— Provided data —
..............................

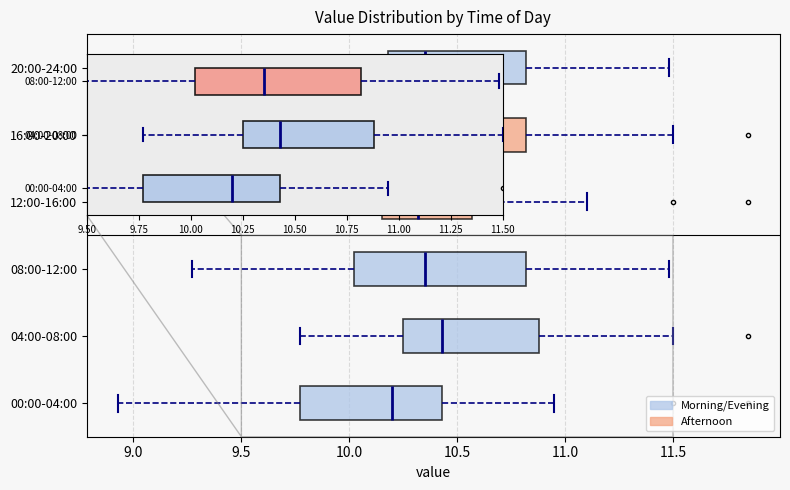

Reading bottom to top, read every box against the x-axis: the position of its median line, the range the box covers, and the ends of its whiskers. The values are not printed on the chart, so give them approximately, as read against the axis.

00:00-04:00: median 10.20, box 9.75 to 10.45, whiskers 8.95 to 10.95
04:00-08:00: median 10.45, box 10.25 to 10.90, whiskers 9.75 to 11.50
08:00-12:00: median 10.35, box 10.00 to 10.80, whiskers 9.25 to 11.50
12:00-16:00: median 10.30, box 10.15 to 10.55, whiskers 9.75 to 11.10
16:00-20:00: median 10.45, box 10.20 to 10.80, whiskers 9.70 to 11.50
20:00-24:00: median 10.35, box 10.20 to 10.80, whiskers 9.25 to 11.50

..............................

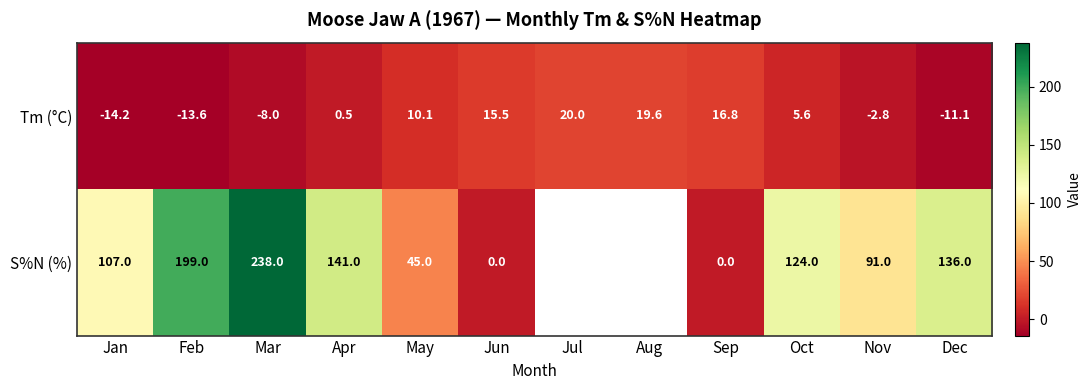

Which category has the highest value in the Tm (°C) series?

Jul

..............................

— Directive —
In the material, from the line with "00:00-04:00: median 10.20, box" up to and including the line with "20:00-24:00: median 10.35, box", swap "whiskers" for "whisker range" and give only those lines back, with nothing else altered.

— Response to this exercise —
00:00-04:00: median 10.20, box 9.75 to 10.45, whisker range 8.95 to 10.95
04:00-08:00: median 10.45, box 10.25 to 10.90, whisker range 9.75 to 11.50
08:00-12:00: median 10.35, box 10.00 to 10.80, whisker range 9.25 to 11.50
12:00-16:00: median 10.30, box 10.15 to 10.55, whisker range 9.75 to 11.10
16:00-20:00: median 10.45, box 10.20 to 10.80, whisker range 9.70 to 11.50
20:00-24:00: median 10.35, box 10.20 to 10.80, whisker range 9.25 to 11.50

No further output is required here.